SEATTLE — Mitsubishi Aircraft, which is testing its regional jet (MRJ) in Moses Lake, has filed a countersuit against Canadian aircraft manufacturer Bombardier in response to a suit Bombardier filed against Mitsubishi in October.
According to a late Monday news release, Mitsubishi alleges “that Bombardier has engaged in illegal anticompetitive behavior with the intent to impede the development and certification of the Mitsubishi Regional Jet (MRJ) aircraft.”
In a 92-page lawsuit filed with the U.S. Federal Court for the Western District of Washington in Seattle in October, Montreal-based Bombardier accused the two companies and five named individuals — all former Bombardier employees now working for Mitsubishi or AeroTEC — of “trade secret misappropriation” by sharing proprietary Bombardier documents with Mitsubishi and AeroTEC in violation of U.S. and Washington state law.
In response, Mitsubishi alleges that Bombardier “has engaged in a multifaceted scheme of illegal anticompetitive conduct” against Mitsubishi and partner companies such as AeroTEC, which specializes in helping airplane manufacturers obtain government certification.
In its original lawsuit, Bombardier describes a complex and process for certifying aircraft that is highly dependent on proprietary information and intricate discussions between manufacturers and regulators, and suggested Mitsubishi embarked on the MRJ program without knowing what it would take to get the plane commercially certified.
Mitsubishi, however, asserts Bombardier’s claims “lack factual or legal merit” and are really an effort by the Canadian company to delay or prevent the MRJ “from entering the market.”
According to Mitsubishi, the lawsuit was filed very late on Monday.
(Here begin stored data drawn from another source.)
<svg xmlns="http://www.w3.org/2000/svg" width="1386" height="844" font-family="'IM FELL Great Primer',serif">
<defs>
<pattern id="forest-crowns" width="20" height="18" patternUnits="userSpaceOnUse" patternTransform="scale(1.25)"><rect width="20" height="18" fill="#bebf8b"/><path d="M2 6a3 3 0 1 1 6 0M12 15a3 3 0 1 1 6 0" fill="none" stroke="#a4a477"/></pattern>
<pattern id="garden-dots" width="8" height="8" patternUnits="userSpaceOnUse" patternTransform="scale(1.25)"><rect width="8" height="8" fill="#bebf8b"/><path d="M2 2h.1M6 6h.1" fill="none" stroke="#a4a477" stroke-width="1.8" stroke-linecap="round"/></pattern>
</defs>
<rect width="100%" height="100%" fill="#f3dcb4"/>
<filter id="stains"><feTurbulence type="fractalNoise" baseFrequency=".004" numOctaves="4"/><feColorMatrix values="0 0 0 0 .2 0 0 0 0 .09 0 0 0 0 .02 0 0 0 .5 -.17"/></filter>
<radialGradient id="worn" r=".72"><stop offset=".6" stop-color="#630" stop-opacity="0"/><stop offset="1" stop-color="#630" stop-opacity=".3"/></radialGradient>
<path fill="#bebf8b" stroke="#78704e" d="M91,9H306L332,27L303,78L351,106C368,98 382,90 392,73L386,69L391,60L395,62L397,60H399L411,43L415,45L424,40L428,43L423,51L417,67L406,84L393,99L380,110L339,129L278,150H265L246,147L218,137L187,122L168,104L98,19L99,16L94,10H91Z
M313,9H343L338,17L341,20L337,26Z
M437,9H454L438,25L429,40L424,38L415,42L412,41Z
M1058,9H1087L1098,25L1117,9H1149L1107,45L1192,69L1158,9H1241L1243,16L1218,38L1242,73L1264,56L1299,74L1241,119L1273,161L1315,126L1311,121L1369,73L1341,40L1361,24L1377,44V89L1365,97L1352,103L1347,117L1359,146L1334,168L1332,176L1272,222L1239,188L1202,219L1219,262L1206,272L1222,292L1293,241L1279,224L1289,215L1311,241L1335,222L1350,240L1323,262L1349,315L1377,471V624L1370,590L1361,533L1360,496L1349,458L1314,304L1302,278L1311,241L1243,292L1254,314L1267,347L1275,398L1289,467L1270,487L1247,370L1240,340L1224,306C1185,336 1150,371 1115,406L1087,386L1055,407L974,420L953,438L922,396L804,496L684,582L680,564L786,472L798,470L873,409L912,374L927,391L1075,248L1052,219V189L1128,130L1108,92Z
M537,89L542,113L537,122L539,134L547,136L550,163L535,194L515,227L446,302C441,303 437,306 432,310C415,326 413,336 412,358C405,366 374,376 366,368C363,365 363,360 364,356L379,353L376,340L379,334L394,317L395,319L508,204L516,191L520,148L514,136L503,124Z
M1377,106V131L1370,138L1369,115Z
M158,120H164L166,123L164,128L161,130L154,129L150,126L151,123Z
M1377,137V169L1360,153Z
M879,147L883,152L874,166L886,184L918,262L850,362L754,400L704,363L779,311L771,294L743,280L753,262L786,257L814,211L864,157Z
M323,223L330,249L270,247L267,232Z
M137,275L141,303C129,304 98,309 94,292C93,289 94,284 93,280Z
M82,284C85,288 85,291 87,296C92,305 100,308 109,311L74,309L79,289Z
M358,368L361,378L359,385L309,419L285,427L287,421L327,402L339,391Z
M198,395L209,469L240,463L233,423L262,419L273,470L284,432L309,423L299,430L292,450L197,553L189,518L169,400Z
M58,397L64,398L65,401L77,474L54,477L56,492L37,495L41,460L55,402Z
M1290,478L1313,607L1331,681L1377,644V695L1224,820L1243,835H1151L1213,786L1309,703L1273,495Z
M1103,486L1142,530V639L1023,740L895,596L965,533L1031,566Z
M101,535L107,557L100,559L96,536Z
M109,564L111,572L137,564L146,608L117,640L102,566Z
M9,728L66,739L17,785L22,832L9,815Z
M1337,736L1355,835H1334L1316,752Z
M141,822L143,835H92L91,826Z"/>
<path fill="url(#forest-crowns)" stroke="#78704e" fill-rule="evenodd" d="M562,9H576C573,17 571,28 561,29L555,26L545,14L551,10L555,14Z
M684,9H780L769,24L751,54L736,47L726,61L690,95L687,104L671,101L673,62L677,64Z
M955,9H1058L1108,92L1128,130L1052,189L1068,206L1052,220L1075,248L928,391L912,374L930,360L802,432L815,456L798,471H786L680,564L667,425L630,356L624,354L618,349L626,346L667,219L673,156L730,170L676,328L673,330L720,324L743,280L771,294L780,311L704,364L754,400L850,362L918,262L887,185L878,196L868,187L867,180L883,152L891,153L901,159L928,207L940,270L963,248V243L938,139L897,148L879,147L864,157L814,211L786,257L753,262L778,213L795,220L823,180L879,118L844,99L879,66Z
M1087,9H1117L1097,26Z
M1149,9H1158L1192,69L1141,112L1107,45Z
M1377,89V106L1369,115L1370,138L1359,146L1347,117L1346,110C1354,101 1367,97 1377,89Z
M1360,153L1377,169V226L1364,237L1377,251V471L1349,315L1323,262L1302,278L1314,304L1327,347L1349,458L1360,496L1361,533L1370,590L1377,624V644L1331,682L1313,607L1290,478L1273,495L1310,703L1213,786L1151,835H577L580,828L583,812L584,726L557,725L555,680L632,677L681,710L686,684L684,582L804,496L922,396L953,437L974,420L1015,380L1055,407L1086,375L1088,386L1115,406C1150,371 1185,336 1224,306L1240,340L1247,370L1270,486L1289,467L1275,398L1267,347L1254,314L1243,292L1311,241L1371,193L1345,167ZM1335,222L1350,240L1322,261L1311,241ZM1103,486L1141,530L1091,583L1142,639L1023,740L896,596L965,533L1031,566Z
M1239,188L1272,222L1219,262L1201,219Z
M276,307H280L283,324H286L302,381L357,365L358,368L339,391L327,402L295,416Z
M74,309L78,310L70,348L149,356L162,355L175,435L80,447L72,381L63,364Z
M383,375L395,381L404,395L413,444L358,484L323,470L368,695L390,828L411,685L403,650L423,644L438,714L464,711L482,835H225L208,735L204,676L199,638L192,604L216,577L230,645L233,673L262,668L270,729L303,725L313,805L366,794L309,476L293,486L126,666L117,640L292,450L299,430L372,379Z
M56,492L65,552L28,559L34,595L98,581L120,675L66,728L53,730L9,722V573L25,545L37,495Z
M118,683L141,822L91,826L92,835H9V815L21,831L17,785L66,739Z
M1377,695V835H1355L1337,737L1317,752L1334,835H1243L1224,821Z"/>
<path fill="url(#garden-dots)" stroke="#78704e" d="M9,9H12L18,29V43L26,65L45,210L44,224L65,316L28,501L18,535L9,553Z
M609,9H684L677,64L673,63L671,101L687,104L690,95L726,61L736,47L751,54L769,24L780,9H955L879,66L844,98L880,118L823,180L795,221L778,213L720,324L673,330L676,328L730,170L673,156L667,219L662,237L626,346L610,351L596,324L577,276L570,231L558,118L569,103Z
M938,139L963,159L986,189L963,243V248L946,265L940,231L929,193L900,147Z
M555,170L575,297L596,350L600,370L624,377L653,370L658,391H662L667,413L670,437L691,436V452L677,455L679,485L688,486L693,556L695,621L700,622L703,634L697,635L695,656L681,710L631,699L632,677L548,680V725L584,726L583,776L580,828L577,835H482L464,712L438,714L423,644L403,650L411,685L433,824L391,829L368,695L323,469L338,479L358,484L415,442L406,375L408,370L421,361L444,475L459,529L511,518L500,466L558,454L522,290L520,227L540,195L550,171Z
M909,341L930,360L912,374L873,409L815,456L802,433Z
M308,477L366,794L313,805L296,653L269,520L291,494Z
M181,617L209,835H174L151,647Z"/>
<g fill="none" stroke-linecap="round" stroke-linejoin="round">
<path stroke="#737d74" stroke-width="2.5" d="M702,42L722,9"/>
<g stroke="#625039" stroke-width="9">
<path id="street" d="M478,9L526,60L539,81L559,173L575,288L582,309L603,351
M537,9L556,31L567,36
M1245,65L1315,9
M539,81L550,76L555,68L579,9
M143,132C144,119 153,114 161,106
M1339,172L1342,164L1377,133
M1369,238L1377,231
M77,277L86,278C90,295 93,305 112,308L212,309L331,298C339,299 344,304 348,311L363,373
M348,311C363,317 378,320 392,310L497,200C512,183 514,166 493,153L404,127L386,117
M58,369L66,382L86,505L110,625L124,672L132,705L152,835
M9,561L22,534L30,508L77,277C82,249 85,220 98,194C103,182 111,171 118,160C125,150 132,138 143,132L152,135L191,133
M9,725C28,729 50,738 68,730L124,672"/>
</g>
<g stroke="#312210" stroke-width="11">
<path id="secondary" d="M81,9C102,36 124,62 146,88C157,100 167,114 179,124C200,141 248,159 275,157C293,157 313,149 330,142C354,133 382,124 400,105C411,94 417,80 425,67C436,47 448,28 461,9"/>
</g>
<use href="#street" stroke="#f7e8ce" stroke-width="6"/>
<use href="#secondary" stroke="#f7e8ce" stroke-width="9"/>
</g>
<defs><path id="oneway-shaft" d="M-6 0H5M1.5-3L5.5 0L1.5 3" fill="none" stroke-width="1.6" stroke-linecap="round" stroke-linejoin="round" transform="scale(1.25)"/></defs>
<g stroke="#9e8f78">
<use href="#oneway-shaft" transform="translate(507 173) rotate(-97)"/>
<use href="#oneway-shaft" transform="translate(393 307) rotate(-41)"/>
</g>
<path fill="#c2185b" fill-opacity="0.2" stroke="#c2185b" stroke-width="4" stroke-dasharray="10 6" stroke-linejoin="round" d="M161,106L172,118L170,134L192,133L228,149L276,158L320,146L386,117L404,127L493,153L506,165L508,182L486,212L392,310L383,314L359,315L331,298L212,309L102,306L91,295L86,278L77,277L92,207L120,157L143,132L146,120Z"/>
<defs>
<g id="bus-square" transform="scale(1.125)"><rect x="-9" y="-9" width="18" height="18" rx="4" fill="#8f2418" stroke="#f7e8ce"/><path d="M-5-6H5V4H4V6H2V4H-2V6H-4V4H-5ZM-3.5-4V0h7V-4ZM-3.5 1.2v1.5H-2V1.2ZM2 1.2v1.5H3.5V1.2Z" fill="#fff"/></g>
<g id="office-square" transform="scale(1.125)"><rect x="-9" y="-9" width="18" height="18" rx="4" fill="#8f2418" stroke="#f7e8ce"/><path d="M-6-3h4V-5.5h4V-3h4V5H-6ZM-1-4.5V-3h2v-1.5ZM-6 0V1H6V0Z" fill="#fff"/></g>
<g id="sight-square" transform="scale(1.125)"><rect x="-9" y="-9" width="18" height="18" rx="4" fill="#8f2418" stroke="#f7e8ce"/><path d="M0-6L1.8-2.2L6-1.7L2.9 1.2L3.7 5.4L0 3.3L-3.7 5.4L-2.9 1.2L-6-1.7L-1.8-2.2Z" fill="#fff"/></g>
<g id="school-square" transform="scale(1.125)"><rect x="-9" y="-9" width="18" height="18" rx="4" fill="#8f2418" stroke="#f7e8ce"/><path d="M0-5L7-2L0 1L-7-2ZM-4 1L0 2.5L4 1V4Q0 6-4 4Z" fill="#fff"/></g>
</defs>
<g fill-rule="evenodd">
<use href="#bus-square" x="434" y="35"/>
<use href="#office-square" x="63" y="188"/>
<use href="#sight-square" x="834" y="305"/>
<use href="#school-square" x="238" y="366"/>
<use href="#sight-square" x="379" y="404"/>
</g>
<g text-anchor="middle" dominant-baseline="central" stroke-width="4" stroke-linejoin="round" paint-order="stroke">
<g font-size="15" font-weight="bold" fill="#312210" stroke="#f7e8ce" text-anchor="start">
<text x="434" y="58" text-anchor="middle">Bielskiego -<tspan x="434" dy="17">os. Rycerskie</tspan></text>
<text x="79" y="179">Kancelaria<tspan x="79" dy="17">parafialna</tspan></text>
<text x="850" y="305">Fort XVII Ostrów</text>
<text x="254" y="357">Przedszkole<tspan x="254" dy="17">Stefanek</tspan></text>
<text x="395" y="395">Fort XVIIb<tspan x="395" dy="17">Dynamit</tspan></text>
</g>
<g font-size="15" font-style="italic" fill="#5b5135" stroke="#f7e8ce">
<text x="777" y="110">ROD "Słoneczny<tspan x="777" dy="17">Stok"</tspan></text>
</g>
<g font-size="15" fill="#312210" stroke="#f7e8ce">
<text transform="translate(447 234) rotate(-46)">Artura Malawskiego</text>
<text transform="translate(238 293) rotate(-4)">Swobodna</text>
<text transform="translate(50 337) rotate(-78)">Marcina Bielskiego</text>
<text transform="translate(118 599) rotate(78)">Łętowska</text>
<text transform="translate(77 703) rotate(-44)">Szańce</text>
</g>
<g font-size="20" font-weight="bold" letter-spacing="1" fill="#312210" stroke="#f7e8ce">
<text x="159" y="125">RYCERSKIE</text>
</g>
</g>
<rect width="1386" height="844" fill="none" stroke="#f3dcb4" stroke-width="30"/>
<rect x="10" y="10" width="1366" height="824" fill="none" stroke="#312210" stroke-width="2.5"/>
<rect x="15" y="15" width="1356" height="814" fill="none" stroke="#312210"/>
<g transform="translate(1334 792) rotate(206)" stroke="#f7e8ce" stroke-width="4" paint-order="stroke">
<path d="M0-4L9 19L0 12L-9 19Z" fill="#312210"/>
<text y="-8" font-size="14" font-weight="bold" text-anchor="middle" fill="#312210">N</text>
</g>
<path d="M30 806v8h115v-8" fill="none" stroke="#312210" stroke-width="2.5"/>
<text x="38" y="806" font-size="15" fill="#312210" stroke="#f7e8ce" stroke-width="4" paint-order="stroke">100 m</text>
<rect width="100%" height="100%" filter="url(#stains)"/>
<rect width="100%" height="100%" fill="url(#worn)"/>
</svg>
As of the Columbia Basin Herald’s press time on Wednesday, there were no documents on file in the Federal Court in Seattle pertaining to the lawsuit.
“Mitsubishi Aircraft is confident that it will ultimately prevail in defending itself from Bombardier’s unwarranted lawsuit,” the company said, adding that Bombardier’s legal efforts “will not adversely impact the development and entry into service of the MRJ or the success of the MRJ program.”